**Requirement**
Repeat word for word every line from the one holding "(If you want" to the end of the material below.

*** Excerpted data ***

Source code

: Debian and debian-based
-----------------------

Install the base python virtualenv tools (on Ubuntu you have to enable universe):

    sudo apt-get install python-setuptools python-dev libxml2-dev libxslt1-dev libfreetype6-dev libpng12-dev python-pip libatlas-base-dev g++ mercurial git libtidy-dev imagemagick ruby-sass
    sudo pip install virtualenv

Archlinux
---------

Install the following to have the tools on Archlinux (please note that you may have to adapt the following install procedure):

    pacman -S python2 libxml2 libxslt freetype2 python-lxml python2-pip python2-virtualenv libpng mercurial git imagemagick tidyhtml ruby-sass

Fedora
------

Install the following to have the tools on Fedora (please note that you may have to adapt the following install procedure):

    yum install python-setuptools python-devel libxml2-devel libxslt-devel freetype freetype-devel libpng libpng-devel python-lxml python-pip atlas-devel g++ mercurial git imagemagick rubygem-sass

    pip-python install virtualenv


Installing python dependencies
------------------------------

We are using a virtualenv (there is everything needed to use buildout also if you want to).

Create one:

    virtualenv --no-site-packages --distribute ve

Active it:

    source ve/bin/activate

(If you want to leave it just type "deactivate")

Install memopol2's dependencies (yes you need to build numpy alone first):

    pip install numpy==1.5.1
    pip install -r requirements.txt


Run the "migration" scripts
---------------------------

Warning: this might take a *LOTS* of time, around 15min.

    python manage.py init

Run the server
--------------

*** End of Excerpted data ***

**Answer to this exercise**
(If you want to leave it just type "deactivate")

Install memopol2's dependencies (yes you need to build numpy alone first):

    pip install numpy==1.5.1
    pip install -r requirements.txt


Run the "migration" scripts
---------------------------

Warning: this might take a *LOTS* of time, around 15min.

    python manage.py init

Run the server
--------------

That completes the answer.